**WORK TASK**.
Show each line from the items below in which the string "bietet" appears, copying every such line in full.

**DATA IN THIS EXERCISE**.

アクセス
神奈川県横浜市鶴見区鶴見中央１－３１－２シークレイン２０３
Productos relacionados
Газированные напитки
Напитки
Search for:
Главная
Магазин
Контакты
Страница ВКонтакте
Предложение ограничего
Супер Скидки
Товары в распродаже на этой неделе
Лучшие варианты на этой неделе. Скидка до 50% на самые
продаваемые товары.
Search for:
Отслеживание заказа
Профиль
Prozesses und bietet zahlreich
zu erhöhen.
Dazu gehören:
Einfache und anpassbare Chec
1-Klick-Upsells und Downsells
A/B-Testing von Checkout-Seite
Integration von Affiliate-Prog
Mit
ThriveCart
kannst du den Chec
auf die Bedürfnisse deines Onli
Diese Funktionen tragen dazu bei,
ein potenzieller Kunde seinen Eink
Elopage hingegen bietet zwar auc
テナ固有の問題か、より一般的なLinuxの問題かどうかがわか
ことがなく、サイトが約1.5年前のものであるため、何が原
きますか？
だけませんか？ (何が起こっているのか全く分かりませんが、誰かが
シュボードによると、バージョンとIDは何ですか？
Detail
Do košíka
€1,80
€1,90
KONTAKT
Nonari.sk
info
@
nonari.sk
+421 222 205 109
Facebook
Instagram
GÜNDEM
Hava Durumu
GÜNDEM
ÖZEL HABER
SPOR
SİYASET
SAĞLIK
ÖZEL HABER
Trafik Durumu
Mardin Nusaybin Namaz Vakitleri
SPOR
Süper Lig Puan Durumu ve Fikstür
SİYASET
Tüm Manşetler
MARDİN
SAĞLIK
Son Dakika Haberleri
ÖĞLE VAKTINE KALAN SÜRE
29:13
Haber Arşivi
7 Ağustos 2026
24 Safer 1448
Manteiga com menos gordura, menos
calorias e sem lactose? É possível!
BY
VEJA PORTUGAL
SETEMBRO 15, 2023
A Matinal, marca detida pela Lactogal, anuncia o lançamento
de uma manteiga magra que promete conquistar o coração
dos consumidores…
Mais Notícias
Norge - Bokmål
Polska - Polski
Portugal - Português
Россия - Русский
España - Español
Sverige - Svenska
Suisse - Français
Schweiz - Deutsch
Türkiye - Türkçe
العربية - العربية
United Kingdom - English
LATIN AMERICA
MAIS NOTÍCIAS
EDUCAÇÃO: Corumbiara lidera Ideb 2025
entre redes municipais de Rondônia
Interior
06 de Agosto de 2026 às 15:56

**YOUR SOLUTION**.
Prozesses und bietet zahlreich
Elopage hingegen bietet zwar auc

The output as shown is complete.